### Extract to read
:::

Opinion
December 4, 1967.
December 29, 1967.
Present: WILKINS, C.J., SPALDING, WHITTEMORE, SPIEGEL, REARDON, JJ.
Arrest.
Where one known to the police as a supplier of narcotics was observed by police officers to surreptitiously hand another person a small packet and receive money from the other person, there was probable cause Page 427 for arrest of both persons and evidence resulting from their arrests was not to be suppressed and was properly admitted in a criminal proceeding against the purported seller for an illegal sale of a narcotic.
INDICTMENT found and returned in the Superior Court on January 10, 1967.
A motion to suppress was heard by Brogna, J., and the case was tried before him.
Stephen W. Silverman for the defendant.
Matthew J. Ryan, Jr., District Attorney ( Leonard E. Gibbons, Assistant District Attorney, with him), for the Commonwealth.

:::

[Items listed in a dataset]
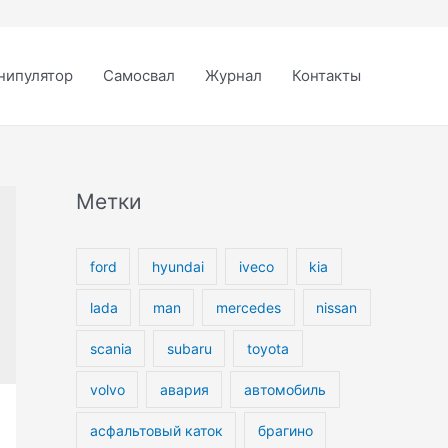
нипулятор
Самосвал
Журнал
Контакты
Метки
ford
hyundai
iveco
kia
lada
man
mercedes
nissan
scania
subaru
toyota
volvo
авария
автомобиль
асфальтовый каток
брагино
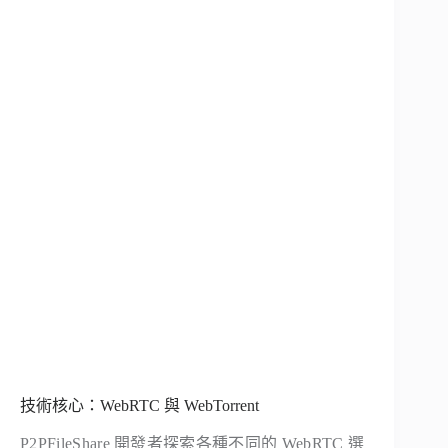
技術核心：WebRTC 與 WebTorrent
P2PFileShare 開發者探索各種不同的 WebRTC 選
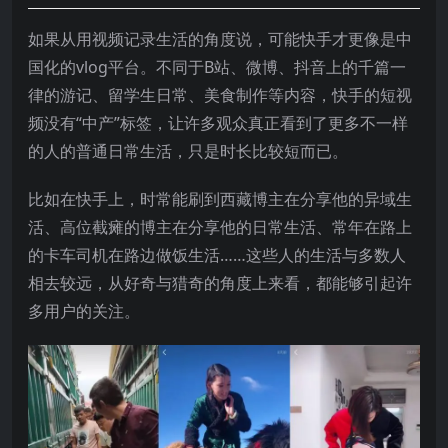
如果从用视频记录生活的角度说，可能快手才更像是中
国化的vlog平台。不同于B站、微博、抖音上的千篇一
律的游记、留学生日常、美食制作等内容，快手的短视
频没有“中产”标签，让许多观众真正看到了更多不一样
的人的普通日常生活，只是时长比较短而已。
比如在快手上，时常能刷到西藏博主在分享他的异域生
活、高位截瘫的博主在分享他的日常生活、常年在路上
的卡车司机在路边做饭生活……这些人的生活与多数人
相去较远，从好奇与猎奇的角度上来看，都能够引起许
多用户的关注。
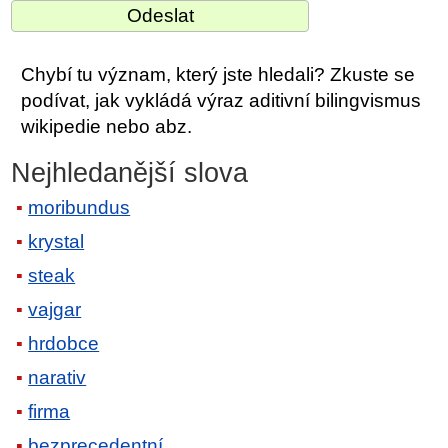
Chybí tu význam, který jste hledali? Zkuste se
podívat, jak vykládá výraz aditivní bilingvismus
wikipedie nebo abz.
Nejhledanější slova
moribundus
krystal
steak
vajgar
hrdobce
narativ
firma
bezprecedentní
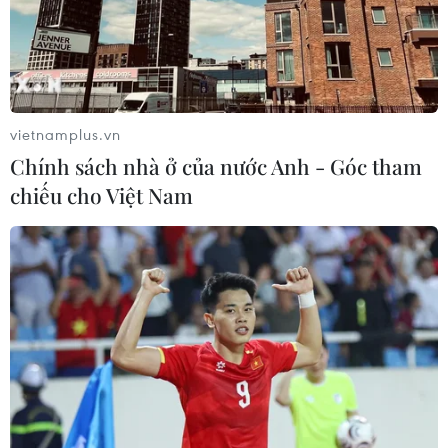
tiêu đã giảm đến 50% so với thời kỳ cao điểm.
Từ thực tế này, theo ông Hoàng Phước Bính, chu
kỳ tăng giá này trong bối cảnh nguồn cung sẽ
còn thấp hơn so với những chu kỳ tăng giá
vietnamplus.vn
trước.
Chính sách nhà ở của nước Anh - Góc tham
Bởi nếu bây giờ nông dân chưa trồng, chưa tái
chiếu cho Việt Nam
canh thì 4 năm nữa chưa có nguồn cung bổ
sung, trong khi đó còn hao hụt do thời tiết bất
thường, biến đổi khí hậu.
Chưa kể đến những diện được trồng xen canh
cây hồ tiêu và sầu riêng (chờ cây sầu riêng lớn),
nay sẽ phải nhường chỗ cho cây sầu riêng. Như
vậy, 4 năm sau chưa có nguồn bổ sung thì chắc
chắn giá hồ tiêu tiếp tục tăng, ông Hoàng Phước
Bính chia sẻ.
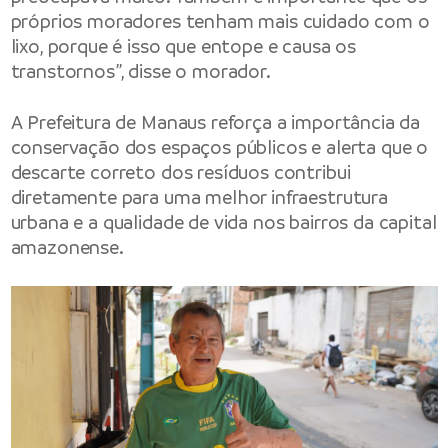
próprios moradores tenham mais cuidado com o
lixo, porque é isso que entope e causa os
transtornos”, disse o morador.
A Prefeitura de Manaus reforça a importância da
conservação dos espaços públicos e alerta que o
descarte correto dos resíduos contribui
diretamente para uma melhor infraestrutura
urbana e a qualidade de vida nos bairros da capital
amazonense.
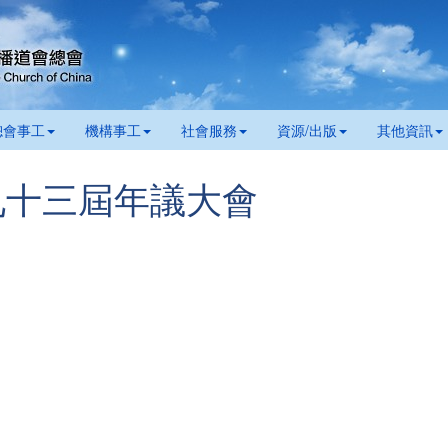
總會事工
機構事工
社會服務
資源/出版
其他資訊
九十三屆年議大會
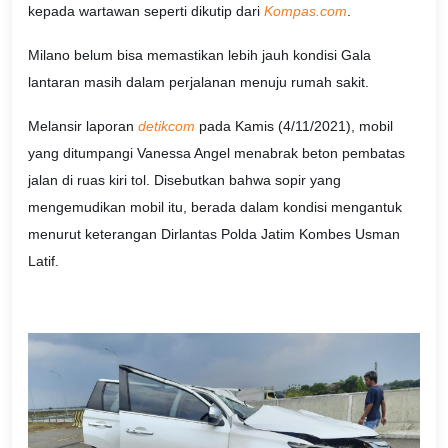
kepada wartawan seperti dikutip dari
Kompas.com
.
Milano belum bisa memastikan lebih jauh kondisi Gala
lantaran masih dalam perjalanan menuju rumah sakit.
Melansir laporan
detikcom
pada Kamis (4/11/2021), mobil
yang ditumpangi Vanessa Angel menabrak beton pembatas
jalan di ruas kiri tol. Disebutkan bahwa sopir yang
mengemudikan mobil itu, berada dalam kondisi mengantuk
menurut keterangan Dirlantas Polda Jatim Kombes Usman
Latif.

:::

### Problem set
(1) According to the court opinion, who heard the motion to suppress?
(2) Return the stretch of the records from their start through the line containing "bezprecedentní", reproducing each line exactly and leaving the pictures out.

### Per-task outputs
(1) Brogna, J.

(2)
нипулятор
Самосвал
Журнал
Контакты
Метки
ford
hyundai
iveco
kia
lada
man
mercedes
nissan
scania
subaru
toyota
volvo
авария
автомобиль
асфальтовый каток
брагино
技術核心：WebRTC 與 WebTorrent
P2PFileShare 開發者探索各種不同的 WebRTC 選
如果从用视频记录生活的角度说，可能快手才更像是中
国化的vlog平台。不同于B站、微博、抖音上的千篇一
律的游记、留学生日常、美食制作等内容，快手的短视
频没有“中产”标签，让许多观众真正看到了更多不一样
的人的普通日常生活，只是时长比较短而已。
比如在快手上，时常能刷到西藏博主在分享他的异域生
活、高位截瘫的博主在分享他的日常生活、常年在路上
的卡车司机在路边做饭生活……这些人的生活与多数人
相去较远，从好奇与猎奇的角度上来看，都能够引起许
多用户的关注。
Chybí tu význam, který jste hledali? Zkuste se
podívat, jak vykládá výraz aditivní bilingvismus
wikipedie nebo abz.
Nejhledanější slova
moribundus
krystal
steak
vajgar
hrdobce
narativ
firma
bezprecedentní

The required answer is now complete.